REQUIRED ACTION: Skip the pictures. Transcribe the rest of the data below without changing a word.

PROVIDED DATA:

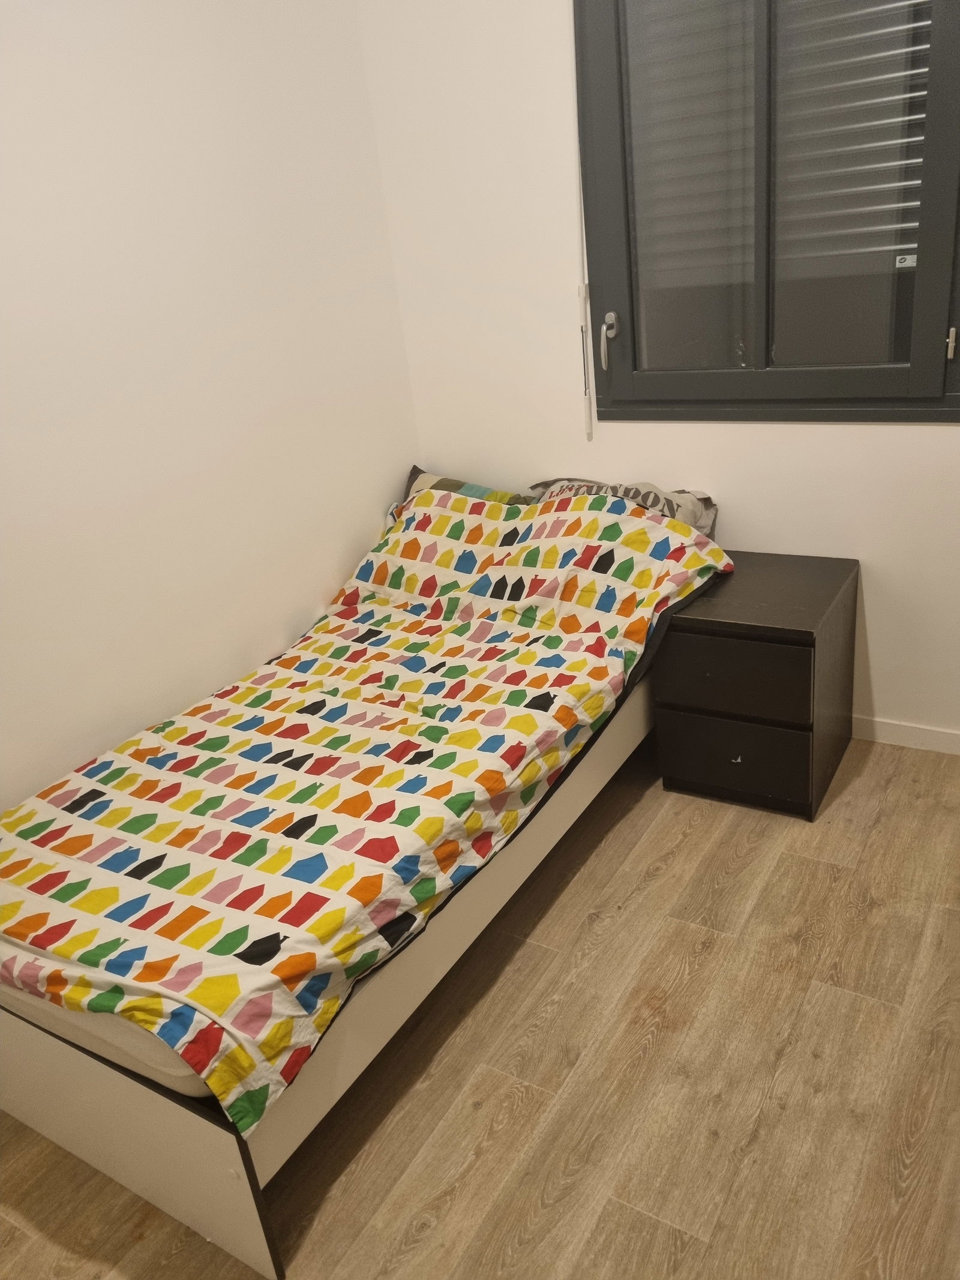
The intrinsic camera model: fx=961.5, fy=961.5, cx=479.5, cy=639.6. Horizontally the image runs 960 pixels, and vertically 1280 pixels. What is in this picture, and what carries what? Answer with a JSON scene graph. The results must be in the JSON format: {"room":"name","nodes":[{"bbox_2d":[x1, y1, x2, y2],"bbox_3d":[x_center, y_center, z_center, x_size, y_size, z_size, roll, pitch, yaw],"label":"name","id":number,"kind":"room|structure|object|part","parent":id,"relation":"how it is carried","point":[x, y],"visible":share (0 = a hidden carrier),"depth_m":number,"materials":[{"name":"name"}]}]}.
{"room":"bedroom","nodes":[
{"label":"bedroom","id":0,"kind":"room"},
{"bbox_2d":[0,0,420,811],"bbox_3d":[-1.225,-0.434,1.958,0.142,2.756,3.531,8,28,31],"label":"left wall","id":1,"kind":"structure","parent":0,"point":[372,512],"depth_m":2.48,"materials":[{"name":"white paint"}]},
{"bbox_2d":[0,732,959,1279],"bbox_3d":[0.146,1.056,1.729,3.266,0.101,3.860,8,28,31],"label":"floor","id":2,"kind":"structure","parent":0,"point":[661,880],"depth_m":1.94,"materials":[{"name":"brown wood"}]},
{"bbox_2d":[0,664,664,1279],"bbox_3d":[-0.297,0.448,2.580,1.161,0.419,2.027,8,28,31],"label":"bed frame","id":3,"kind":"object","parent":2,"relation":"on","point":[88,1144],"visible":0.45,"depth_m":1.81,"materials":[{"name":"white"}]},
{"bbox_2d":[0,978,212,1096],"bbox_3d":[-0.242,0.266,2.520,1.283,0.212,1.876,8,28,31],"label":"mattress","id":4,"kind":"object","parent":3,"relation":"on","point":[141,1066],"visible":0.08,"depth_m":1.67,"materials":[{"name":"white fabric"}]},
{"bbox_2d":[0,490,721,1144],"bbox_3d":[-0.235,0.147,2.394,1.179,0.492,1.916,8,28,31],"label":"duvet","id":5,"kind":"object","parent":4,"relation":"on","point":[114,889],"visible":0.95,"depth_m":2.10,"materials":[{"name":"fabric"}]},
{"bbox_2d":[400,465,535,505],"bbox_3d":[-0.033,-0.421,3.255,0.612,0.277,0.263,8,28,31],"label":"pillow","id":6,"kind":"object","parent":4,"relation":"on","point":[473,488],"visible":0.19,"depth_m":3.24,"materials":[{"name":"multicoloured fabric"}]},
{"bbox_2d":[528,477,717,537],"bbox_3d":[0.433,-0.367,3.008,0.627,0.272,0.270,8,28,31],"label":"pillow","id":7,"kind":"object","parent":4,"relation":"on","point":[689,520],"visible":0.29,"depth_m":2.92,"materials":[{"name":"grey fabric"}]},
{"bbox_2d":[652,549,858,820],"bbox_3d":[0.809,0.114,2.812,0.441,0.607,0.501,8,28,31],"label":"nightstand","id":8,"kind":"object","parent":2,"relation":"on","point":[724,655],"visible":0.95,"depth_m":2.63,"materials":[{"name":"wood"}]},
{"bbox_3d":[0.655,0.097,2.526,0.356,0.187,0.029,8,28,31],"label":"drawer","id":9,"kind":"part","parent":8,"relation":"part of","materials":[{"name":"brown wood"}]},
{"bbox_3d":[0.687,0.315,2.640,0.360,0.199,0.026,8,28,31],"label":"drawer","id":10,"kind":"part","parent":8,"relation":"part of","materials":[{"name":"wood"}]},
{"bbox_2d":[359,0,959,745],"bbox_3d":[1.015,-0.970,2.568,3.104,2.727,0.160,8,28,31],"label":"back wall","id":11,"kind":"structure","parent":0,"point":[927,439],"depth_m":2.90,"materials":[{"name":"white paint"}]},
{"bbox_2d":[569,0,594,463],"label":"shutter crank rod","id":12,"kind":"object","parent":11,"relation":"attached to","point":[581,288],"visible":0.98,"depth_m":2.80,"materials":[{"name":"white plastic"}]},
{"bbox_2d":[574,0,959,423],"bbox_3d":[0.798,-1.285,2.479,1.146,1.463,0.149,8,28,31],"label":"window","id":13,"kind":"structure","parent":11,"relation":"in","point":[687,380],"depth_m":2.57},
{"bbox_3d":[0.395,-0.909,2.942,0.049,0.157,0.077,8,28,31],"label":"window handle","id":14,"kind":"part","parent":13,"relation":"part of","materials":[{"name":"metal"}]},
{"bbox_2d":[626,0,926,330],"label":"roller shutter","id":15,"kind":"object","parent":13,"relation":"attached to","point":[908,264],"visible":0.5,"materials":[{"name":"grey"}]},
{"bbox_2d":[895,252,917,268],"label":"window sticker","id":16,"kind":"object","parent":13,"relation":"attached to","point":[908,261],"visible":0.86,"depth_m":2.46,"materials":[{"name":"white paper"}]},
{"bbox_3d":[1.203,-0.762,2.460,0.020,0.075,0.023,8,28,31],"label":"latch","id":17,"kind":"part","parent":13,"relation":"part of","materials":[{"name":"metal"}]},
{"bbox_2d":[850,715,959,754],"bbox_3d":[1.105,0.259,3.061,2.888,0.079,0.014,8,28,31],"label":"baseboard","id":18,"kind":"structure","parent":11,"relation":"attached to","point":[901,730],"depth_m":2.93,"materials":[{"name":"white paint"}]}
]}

TASK OUTPUT:
The intrinsic camera model: fx=961.5, fy=961.5, cx=479.5, cy=639.6. Horizontally the image runs 960 pixels, and vertically 1280 pixels. What is in this picture, and what carries what? Answer with a JSON scene graph. The results must be in the JSON format: {"room":"name","nodes":[{"bbox_2d":[x1, y1, x2, y2],"bbox_3d":[x_center, y_center, z_center, x_size, y_size, z_size, roll, pitch, yaw],"label":"name","id":number,"kind":"room|structure|object|part","parent":id,"relation":"how it is carried","point":[x, y],"visible":share (0 = a hidden carrier),"depth_m":number,"materials":[{"name":"name"}]}]}.
{"room":"bedroom","nodes":[
{"label":"bedroom","id":0,"kind":"room"},
{"bbox_2d":[0,0,420,811],"bbox_3d":[-1.225,-0.434,1.958,0.142,2.756,3.531,8,28,31],"label":"left wall","id":1,"kind":"structure","parent":0,"point":[372,512],"depth_m":2.48,"materials":[{"name":"white paint"}]},
{"bbox_2d":[0,732,959,1279],"bbox_3d":[0.146,1.056,1.729,3.266,0.101,3.860,8,28,31],"label":"floor","id":2,"kind":"structure","parent":0,"point":[661,880],"depth_m":1.94,"materials":[{"name":"brown wood"}]},
{"bbox_2d":[0,664,664,1279],"bbox_3d":[-0.297,0.448,2.580,1.161,0.419,2.027,8,28,31],"label":"bed frame","id":3,"kind":"object","parent":2,"relation":"on","point":[88,1144],"visible":0.45,"depth_m":1.81,"materials":[{"name":"white"}]},
{"bbox_2d":[0,978,212,1096],"bbox_3d":[-0.242,0.266,2.520,1.283,0.212,1.876,8,28,31],"label":"mattress","id":4,"kind":"object","parent":3,"relation":"on","point":[141,1066],"visible":0.08,"depth_m":1.67,"materials":[{"name":"white fabric"}]},
{"bbox_2d":[0,490,721,1144],"bbox_3d":[-0.235,0.147,2.394,1.179,0.492,1.916,8,28,31],"label":"duvet","id":5,"kind":"object","parent":4,"relation":"on","point":[114,889],"visible":0.95,"depth_m":2.10,"materials":[{"name":"fabric"}]},
{"bbox_2d":[400,465,535,505],"bbox_3d":[-0.033,-0.421,3.255,0.612,0.277,0.263,8,28,31],"label":"pillow","id":6,"kind":"object","parent":4,"relation":"on","point":[473,488],"visible":0.19,"depth_m":3.24,"materials":[{"name":"multicoloured fabric"}]},
{"bbox_2d":[528,477,717,537],"bbox_3d":[0.433,-0.367,3.008,0.627,0.272,0.270,8,28,31],"label":"pillow","id":7,"kind":"object","parent":4,"relation":"on","point":[689,520],"visible":0.29,"depth_m":2.92,"materials":[{"name":"grey fabric"}]},
{"bbox_2d":[652,549,858,820],"bbox_3d":[0.809,0.114,2.812,0.441,0.607,0.501,8,28,31],"label":"nightstand","id":8,"kind":"object","parent":2,"relation":"on","point":[724,655],"visible":0.95,"depth_m":2.63,"materials":[{"name":"wood"}]},
{"bbox_3d":[0.655,0.097,2.526,0.356,0.187,0.029,8,28,31],"label":"drawer","id":9,"kind":"part","parent":8,"relation":"part of","materials":[{"name":"brown wood"}]},
{"bbox_3d":[0.687,0.315,2.640,0.360,0.199,0.026,8,28,31],"label":"drawer","id":10,"kind":"part","parent":8,"relation":"part of","materials":[{"name":"wood"}]},
{"bbox_2d":[359,0,959,745],"bbox_3d":[1.015,-0.970,2.568,3.104,2.727,0.160,8,28,31],"label":"back wall","id":11,"kind":"structure","parent":0,"point":[927,439],"depth_m":2.90,"materials":[{"name":"white paint"}]},
{"bbox_2d":[569,0,594,463],"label":"shutter crank rod","id":12,"kind":"object","parent":11,"relation":"attached to","point":[581,288],"visible":0.98,"depth_m":2.80,"materials":[{"name":"white plastic"}]},
{"bbox_2d":[574,0,959,423],"bbox_3d":[0.798,-1.285,2.479,1.146,1.463,0.149,8,28,31],"label":"window","id":13,"kind":"structure","parent":11,"relation":"in","point":[687,380],"depth_m":2.57},
{"bbox_3d":[0.395,-0.909,2.942,0.049,0.157,0.077,8,28,31],"label":"window handle","id":14,"kind":"part","parent":13,"relation":"part of","materials":[{"name":"metal"}]},
{"bbox_2d":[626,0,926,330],"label":"roller shutter","id":15,"kind":"object","parent":13,"relation":"attached to","point":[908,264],"visible":0.5,"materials":[{"name":"grey"}]},
{"bbox_2d":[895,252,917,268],"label":"window sticker","id":16,"kind":"object","parent":13,"relation":"attached to","point":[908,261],"visible":0.86,"depth_m":2.46,"materials":[{"name":"white paper"}]},
{"bbox_3d":[1.203,-0.762,2.460,0.020,0.075,0.023,8,28,31],"label":"latch","id":17,"kind":"part","parent":13,"relation":"part of","materials":[{"name":"metal"}]},
{"bbox_2d":[850,715,959,754],"bbox_3d":[1.105,0.259,3.061,2.888,0.079,0.014,8,28,31],"label":"baseboard","id":18,"kind":"structure","parent":11,"relation":"attached to","point":[901,730],"depth_m":2.93,"materials":[{"name":"white paint"}]}
]}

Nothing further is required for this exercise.